Ora, em fevereiro de 2021, o Governo Chinês declarou que nenhum cidadão vivia abaixo da linha da miséria estabelecida pelo Estado, cumprindo uma das grandes promessas do presidente Xi Jinping. Para um país com mais de 1,4 bilhão de habitantes, essa declaração ganhou força não apenas como dado estatístico, mas também como símbolo político e diplomático, suscitando debates e curiosidades entre os Estados cujo objectivo se traduz na mesma pretensão.
De facto, os números são impressionantes. Desde o início das reformas económicas iniciadas na China em 1978, mais de 800 milhões de chineses saíram da pobreza. Para se ter uma ideia, isso equivale a quase 30 vezes a população de Angola. Tendo em conta os dados publicados pelo Banco Mundial, mais de 70% da redução global da pobreza nas últimas quatro décadas ocorreu apenas na China. Ou seja, se o mundo hoje registra menos pobres em comparação aos anos 1980, a principal razão está nas políticas de desenvolvimento implementadas pelo Governo Chinês.
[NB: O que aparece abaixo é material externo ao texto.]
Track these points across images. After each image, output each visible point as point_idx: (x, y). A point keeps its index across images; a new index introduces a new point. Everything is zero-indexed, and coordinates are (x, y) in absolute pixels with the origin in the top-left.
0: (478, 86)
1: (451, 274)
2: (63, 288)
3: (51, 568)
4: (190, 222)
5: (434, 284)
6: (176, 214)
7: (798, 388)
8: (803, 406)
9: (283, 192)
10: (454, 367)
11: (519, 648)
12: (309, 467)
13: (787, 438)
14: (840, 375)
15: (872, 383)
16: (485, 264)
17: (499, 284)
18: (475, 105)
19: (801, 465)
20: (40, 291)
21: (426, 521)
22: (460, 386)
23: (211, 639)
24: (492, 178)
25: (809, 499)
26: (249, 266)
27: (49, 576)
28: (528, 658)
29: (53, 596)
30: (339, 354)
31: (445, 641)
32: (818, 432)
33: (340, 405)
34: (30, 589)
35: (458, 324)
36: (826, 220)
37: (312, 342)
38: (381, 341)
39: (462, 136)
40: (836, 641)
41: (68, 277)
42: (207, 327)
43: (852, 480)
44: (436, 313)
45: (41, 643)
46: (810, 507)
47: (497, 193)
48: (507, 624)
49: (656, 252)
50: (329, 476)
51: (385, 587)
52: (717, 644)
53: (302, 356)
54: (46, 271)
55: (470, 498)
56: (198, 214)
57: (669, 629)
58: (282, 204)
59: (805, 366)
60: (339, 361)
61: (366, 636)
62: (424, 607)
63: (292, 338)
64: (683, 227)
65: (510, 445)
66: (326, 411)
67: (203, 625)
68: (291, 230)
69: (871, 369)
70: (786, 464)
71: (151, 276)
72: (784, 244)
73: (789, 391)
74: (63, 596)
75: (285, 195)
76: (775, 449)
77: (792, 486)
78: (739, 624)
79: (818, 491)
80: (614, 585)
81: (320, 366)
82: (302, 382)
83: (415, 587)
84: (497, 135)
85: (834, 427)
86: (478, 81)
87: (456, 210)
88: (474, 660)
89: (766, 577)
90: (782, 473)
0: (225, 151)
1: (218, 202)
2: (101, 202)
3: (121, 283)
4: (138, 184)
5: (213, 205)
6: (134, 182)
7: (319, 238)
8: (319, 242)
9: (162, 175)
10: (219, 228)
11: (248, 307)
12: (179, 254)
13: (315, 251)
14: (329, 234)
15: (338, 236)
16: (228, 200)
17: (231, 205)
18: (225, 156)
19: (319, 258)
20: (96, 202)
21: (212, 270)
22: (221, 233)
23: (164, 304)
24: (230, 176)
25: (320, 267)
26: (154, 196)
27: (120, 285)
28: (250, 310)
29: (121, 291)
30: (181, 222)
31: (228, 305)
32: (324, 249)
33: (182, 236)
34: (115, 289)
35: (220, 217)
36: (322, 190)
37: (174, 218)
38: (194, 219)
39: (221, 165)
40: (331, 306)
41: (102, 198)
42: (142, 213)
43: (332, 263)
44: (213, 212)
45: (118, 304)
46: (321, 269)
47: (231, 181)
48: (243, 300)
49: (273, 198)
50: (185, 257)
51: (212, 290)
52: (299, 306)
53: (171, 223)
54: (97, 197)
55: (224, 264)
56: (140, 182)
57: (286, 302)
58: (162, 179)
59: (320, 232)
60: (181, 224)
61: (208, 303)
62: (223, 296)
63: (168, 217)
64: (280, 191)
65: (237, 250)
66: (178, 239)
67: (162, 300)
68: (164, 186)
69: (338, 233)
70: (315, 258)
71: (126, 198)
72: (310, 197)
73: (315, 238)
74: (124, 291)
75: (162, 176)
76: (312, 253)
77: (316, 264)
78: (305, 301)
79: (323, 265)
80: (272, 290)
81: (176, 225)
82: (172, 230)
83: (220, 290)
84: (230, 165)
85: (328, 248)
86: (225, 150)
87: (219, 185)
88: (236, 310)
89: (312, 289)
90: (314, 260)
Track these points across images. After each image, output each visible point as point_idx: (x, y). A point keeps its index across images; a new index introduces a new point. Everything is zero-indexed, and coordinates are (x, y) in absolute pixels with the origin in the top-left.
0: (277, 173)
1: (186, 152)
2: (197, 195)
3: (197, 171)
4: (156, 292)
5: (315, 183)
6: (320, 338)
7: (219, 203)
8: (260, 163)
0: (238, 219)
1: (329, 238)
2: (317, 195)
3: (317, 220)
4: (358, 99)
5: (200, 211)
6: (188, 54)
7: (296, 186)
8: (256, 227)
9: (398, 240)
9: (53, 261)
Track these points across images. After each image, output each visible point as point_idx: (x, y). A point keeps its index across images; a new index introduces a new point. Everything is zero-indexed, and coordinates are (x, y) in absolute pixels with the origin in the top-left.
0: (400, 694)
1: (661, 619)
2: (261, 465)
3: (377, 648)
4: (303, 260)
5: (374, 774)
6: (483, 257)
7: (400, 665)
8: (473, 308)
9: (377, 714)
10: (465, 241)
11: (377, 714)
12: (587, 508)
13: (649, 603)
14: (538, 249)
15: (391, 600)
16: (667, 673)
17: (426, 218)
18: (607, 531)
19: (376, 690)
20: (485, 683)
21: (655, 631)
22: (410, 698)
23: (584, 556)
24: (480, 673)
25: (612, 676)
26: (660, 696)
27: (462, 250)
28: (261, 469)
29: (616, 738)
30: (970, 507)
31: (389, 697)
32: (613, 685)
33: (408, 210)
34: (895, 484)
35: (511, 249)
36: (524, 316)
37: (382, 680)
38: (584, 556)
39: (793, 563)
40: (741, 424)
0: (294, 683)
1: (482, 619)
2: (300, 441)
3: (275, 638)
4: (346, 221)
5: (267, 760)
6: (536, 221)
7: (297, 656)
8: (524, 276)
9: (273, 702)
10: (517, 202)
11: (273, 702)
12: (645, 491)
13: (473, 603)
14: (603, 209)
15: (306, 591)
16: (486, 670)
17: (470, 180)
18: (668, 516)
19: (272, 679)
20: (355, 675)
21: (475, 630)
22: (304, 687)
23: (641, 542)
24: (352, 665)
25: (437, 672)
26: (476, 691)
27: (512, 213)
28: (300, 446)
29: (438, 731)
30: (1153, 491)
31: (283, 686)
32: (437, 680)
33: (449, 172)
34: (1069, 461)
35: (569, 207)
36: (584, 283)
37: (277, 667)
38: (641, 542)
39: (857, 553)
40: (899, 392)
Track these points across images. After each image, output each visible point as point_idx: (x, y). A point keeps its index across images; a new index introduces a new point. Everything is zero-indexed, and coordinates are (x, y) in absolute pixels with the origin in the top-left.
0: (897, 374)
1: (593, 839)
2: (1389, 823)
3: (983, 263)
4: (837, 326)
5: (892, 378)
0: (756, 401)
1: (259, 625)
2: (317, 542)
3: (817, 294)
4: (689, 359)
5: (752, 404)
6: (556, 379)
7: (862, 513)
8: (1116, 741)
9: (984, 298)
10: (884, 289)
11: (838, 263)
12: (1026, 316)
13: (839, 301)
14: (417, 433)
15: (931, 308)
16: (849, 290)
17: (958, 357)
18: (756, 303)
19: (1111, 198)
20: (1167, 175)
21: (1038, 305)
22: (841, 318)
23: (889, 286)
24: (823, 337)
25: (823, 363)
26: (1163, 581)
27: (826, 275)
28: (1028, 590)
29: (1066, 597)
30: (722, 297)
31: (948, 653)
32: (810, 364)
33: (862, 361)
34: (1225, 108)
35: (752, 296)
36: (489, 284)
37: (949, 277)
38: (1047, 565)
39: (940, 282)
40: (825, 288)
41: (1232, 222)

Mas é preciso analisar com calma o que realmente significa “erradicar a pobreza”. O governo chinês utiliza como referência a linha de 2,30 dólares por dia (ajustada pela paridade de poder de compra). Isso significa que, oficialmente, ninguém vive abaixo desse limite. De acordo com esse critério, o Banco Mundial reconhece que a China, sim, conseguiu eliminar a pobreza extrema. Contudo, quando observamos indicadores mais amplos, como a pobreza relativa, que considera pessoas que vivem com menos de 5,50 dólares por dia em países de renda média-alta, podemos perceber nuamente que centenas de milhões de chineses ainda estão em situação de vulnerabilidade.
Outro aspecto importante para reflexão é a questão da desigualdade que se observa no interior do país. A China que se vê em cidades como Pequim, Xangai ou Shenzhen é moderna, rica e globalizada, com padrões de vida próximos aos da Europa. Porém, no interior do país, sobretudo em áreas rurais, as condições continuam frágeis, com populações dependentes de subsídios, empregos precários e serviços públicos insuficientes. Portanto, embora o anúncio oficial seja real do ponto de vista estatístico, ele não significa que a pobreza, no sentido mais amplo, tenha desaparecido.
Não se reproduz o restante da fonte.